It’s fortunate that Overseas isn’t an episodic instalment of an exploitative presenter-led TV show focused on “hidden worlds” or “secret lives” because it easily could have been exactly that. It’s a real blessing that a thoughtful, unimposing and sensitive filmmaker such as Sung-a Yoon was the one to make this documentary about women in the Philippines who prepare to work as domestic helpers for overseas employers.
Next to Alfonso Cuaron’s Netflix masterpiece Roma and the astonishing Storyville documentary A Woman Captured, this work is one of the most piercing films about domestic labour. The audience sees a group of trainee women in a learning centre rehearse domestic routines together with the daily grind of a sports team, exchanging advice and anecdotes such as “When you’re assaulted, kick his balls” and “Never cry in front of your amo.” In the pool of women followed, some are neophytes to this world, whilst others have experience and understand everything from identifying hidden house rules to the sort of salary that they should actually earn in each country.
As the subjects learn how to clean every inch of a mansion, make universally appealing meals and protect themselves from domestic violence, there’s a horribly sad undercurrent that runs through the feature.
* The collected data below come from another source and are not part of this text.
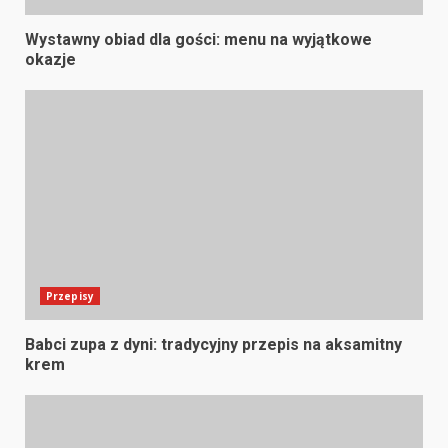
Wystawny obiad dla gości: menu na wyjątkowe
okazje
Przepisy
Babci zupa z dyni: tradycyjny przepis na aksamitny
krem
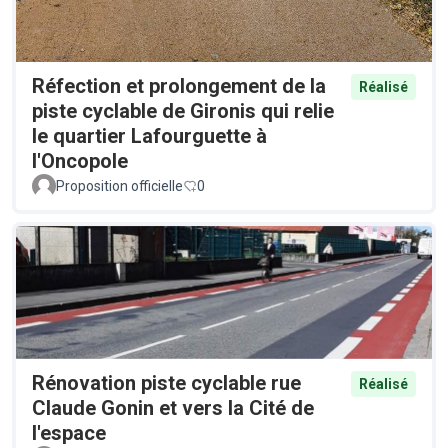
Réfection et prolongement de la
Réalisé
piste cyclable de Gironis qui relie
le quartier Lafourguette à
l'Oncopole
Proposition officielle
0
Rénovation piste cyclable rue
Réalisé
Claude Gonin et vers la Cité de
l'espace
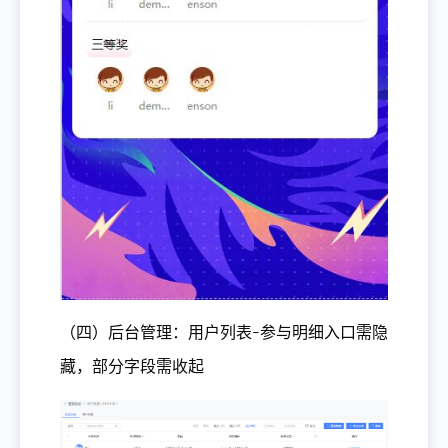
（四）后台管理：用户列表-参与明细入口需隐
藏，部分字段需收起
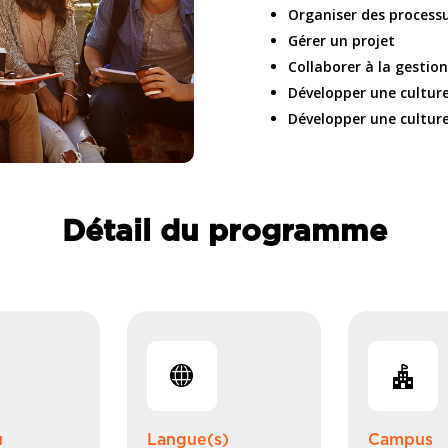
Organiser des processu
Gérer un projet
Collaborer à la gestio
Développer une culture
Développer une cultur
Détail du programme
u
Langue(s)
Campus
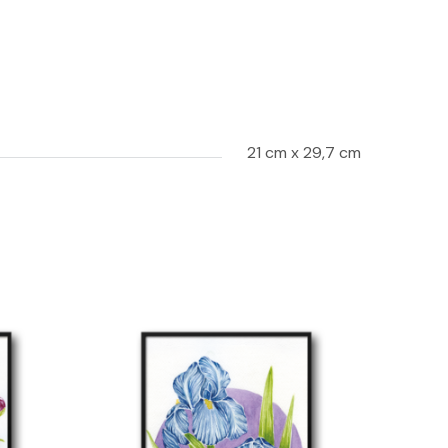
21 cm x 29,7 cm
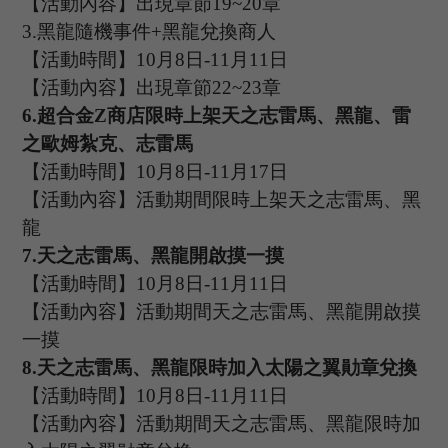
【活動內容】出現章節
19~20章
3.
黑龍隨機事件
+
黑龍
兌換商人
【活動時間】
10
月
8
日
-11
月
1
1
日
【活動內容】出現章節
22~23章
6
.
超合金
Z商店限時上架天之志雷馬、黑龍、雷
之歐姆紮克、志雷馬
【活動時間】
10
月
8
日
-11
月
1
7
日
【活動內容】活動期間限時上架天之志雷馬、黑
龍
7.
天之志雷馬、黑龍開啟摸一摸
【活動時間】
10
月
8
日
-11
月
1
1
日
【活動內容】活動期間天之志雷馬、黑龍開啟摸
一摸
8.
天之志雷馬、黑龍限時加入太陽之翼勛章兌換
【活動時間】
10
月
8
日
-11
月
1
1
日
【活動內容】活動期間天之志雷馬、黑龍限時加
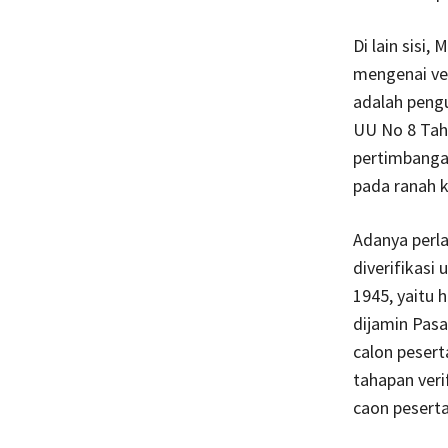
Di lain sisi
mengenai ver
adalah pengu
UU No 8 Tah
pertimbanga
pada ranah k
Adanya perla
diverifikasi
1945, yaitu
dijamin Pasa
calon pesert
tahapan veri
caon peserta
These Filipinas exchange hopes about the lives they want to live with their significant others. However, they have to withhold these dreams until they’ve tirelessly worked for years in a rich person’s house abroad, with no guarantee of safety, fair compensation or even basic respect. We learn that, in some extraordinary cases, the employees have even been killed on the job.
What happens to these domestic helpers once they’ve returned home after long periods away is something that will have to be explored in another documentary. But Sung-a Yoon deftly captures them as they prepare for hardship, determined to reach the light at the end of the tunnel. The filmmaker’s stark, transfixing visual style, aided by a limited visual palette, coats the narrative with a cold layer of dystopia – the Margaret Atwood kind. Overseas can be an emotionally draining viewing experience but it’s an indispensable one, shining a light on the dark heart of modern slavery.
Overseas is released on Mubi on 25th November 2020.